Präsenzpflicht für Lehrer während der Corona-Pandemie auch für Risikogruppen

Einige Lehrer sind gegen ihre Heranziehung zum Präsenzunterricht während der Corona-Pandemie vorgegangen. Sie sahen sich in unzumutbarer Weise gesundheitlichen Risiken ausgesetzt. Sowohl das Arbeitsgericht Mainz (ArbG Mainz, Beschl. v. 8.6.2020 – 4 Ga 10/20, COVuR 2020, 393) als auch der Hessische Verwaltungsgerichtshof (VGH Kassel, Beschl. v. 14.5.2020 — 1 B 1308/2, COVuR 2020, 262), wiesen jedoch ihre entsprechenden Anträge zurück. Diese Entscheidungen haben insbesondere vor dem Ende der Sommerferien und der geplanten vollständigen Rückkehr zum Präsenzunterricht Relevanz.

Arbeitgeberpflicht zu Schutzmaßnahmen

Aus § 618 BGB ergibt sich die Verpflichtung des Arbeitgebers, Räume, Vorrichtungen und Gerätschaften so herzurichten, dass der Arbeitnehmer vor Gefahren für Leben oder Gesundheit geschützt ist. Allerdings obliege es dabei alleine dem Arbeitgeber, wie er dieser Verpflichtung nachkomme. Somit müsse der Arbeitgeber zwar notwendige Schutzmaßnahmen ergreifen, um der Corona-Pandemie zu begegnen. Es bestehe aber zum Beispiel kein grundsätzlicher Anspruch auf Arbeit im Homeoffice oder in einem Einzelbüro.

Kein Recht auf Verweigerung von Präsenzunterricht

Lehrer dürfen nicht ohne weiteres den Dienst vor Ort in der Schule verweigern.
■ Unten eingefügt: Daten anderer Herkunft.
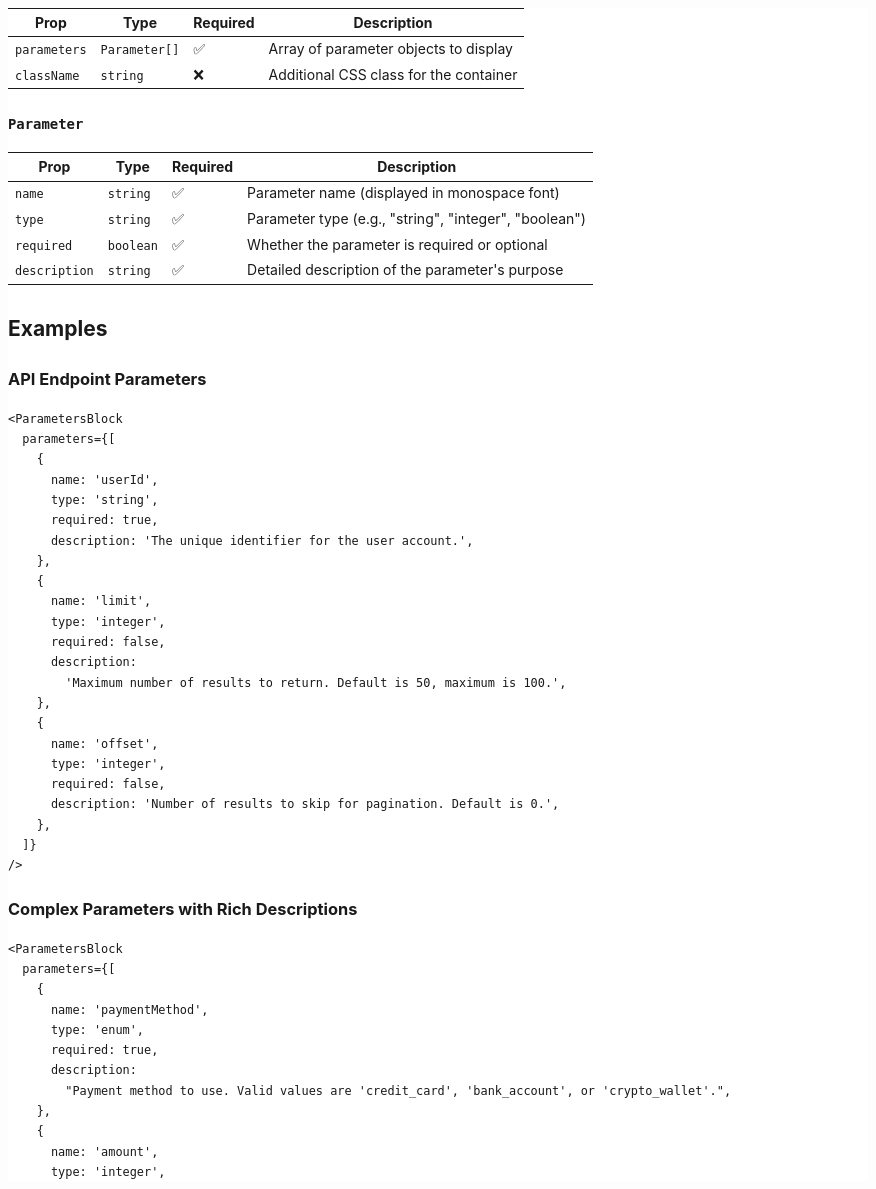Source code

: | Prop         | Type          | Required | Description                            |
| ------------ | ------------- | -------- | -------------------------------------- |
| `parameters` | `Parameter[]` | ✅       | Array of parameter objects to display  |
| `className`  | `string`      | ❌       | Additional CSS class for the container |

### `Parameter`

| Prop          | Type      | Required | Description                                           |
| ------------- | --------- | -------- | ----------------------------------------------------- |
| `name`        | `string`  | ✅       | Parameter name (displayed in monospace font)          |
| `type`        | `string`  | ✅       | Parameter type (e.g., "string", "integer", "boolean") |
| `required`    | `boolean` | ✅       | Whether the parameter is required or optional         |
| `description` | `string`  | ✅       | Detailed description of the parameter's purpose       |

## Examples

### API Endpoint Parameters

```tsx
<ParametersBlock
  parameters={[
    {
      name: 'userId',
      type: 'string',
      required: true,
      description: 'The unique identifier for the user account.',
    },
    {
      name: 'limit',
      type: 'integer',
      required: false,
      description:
        'Maximum number of results to return. Default is 50, maximum is 100.',
    },
    {
      name: 'offset',
      type: 'integer',
      required: false,
      description: 'Number of results to skip for pagination. Default is 0.',
    },
  ]}
/>
```

### Complex Parameters with Rich Descriptions

```tsx
<ParametersBlock
  parameters={[
    {
      name: 'paymentMethod',
      type: 'enum',
      required: true,
      description:
        "Payment method to use. Valid values are 'credit_card', 'bank_account', or 'crypto_wallet'.",
    },
    {
      name: 'amount',
      type: 'integer',
```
Ein solches Verweigerungsrecht sei lediglich dann gegeben, wenn die Erbringung der Arbeitsleitung wegen Nichteinhaltung der Schutzpflichten durch den Arbeitgeber unzumutbar wäre. Dies setze immer eine umfassende Interessenabwägung voraus. Dabei müsse berücksichtigt werden, dass die Erteilung von Präsenzunterricht zur Kernaufgabe des Lehrers in Erfüllung des staatlichen Bildungsauftrages gehöre. Auch sei die Einhaltung von Abstandsregeln und Hygienemaßnahmen innerhalb der Schule möglich. Somit bestehe keine unzumutbare Ansteckungsgefahr und die Anwesenheit am Arbeitsort dürfe nicht verweigert werden.
Wie das Arbeitsgericht Mainz feststellte, haben auch Lehrer, die sich aufgrund ihres Alters zu einer Risikogruppe zählen, keinen Anspruch auf Verweigerung von Präsenzunterricht. Zwar müsse auf gesundheitliche Einschränkungen eingegangen werden, aber auch hier darf der Arbeitgeber selber entscheiden, wie und welche Gesundheitsmaßnahmen er umsetze.
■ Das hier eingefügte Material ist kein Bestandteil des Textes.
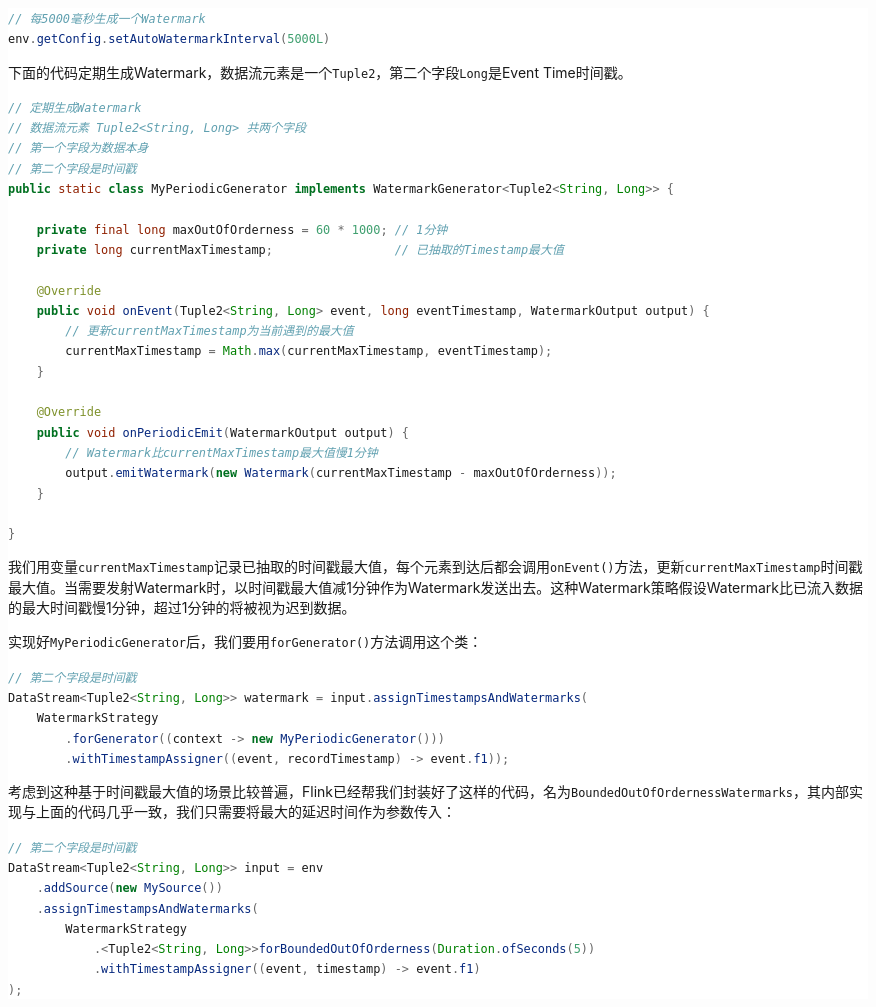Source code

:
 ```java
// 每5000毫秒生成一个Watermark
env.getConfig.setAutoWatermarkInterval(5000L)
```

下面的代码定期生成Watermark，数据流元素是一个`Tuple2`，第二个字段`Long`是Event Time时间戳。

```java
// 定期生成Watermark
// 数据流元素 Tuple2<String, Long> 共两个字段
// 第一个字段为数据本身
// 第二个字段是时间戳
public static class MyPeriodicGenerator implements WatermarkGenerator<Tuple2<String, Long>> {

    private final long maxOutOfOrderness = 60 * 1000; // 1分钟
    private long currentMaxTimestamp;                 // 已抽取的Timestamp最大值

    @Override
    public void onEvent(Tuple2<String, Long> event, long eventTimestamp, WatermarkOutput output) {
        // 更新currentMaxTimestamp为当前遇到的最大值
        currentMaxTimestamp = Math.max(currentMaxTimestamp, eventTimestamp);
    }

    @Override
    public void onPeriodicEmit(WatermarkOutput output) {
        // Watermark比currentMaxTimestamp最大值慢1分钟
        output.emitWatermark(new Watermark(currentMaxTimestamp - maxOutOfOrderness));
    }

}
```

我们用变量`currentMaxTimestamp`记录已抽取的时间戳最大值，每个元素到达后都会调用`onEvent()`方法，更新`currentMaxTimestamp`时间戳最大值。当需要发射Watermark时，以时间戳最大值减1分钟作为Watermark发送出去。这种Watermark策略假设Watermark比已流入数据的最大时间戳慢1分钟，超过1分钟的将被视为迟到数据。

实现好`MyPeriodicGenerator`后，我们要用`forGenerator()`方法调用这个类：

```java
// 第二个字段是时间戳
DataStream<Tuple2<String, Long>> watermark = input.assignTimestampsAndWatermarks(
    WatermarkStrategy
        .forGenerator((context -> new MyPeriodicGenerator()))
        .withTimestampAssigner((event, recordTimestamp) -> event.f1));
```

考虑到这种基于时间戳最大值的场景比较普遍，Flink已经帮我们封装好了这样的代码，名为`BoundedOutOfOrdernessWatermarks`，其内部实现与上面的代码几乎一致，我们只需要将最大的延迟时间作为参数传入：

```java
// 第二个字段是时间戳
DataStream<Tuple2<String, Long>> input = env
    .addSource(new MySource())
    .assignTimestampsAndWatermarks(
        WatermarkStrategy
            .<Tuple2<String, Long>>forBoundedOutOfOrderness(Duration.ofSeconds(5))
            .withTimestampAssigner((event, timestamp) -> event.f1)
);
```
Übertragung auf andere Berufsgruppen

Die Entscheidungen lassen sich auch auf andere Berufsgruppen übertragen. Wenn keine unzumutbare Ansteckungsgefahr am Arbeitsplatz besteht, dürfen Arbeitgeber die Präsenz ihrer Arbeitnehmer im Betrieb verlangen – auch bei Mitarbeitern aus einer Risikogruppe. Einen Anspruch auf Homeoffice haben Arbeitnehmer auch während der Corona-Pandemie nicht. Dies bestätigte das Arbeitsgericht Augsburg (ArbG Augsburg, Urt. v. 7.5.2020 – 3 Ga 9/20, COVuR 2020, 332). Nichtsdestotrotz bietet sich Home-Office vielfach als Maßnahme an, um der Corona-Pandemie zu begegnen und seinen Mitarbeitern keinen Risiken auszusetzen, zumal die Möglichkeit im Home-Office zu arbeiten, von sehr vielen Mitarbeitern als „Benefit“ wahrgenommen wird.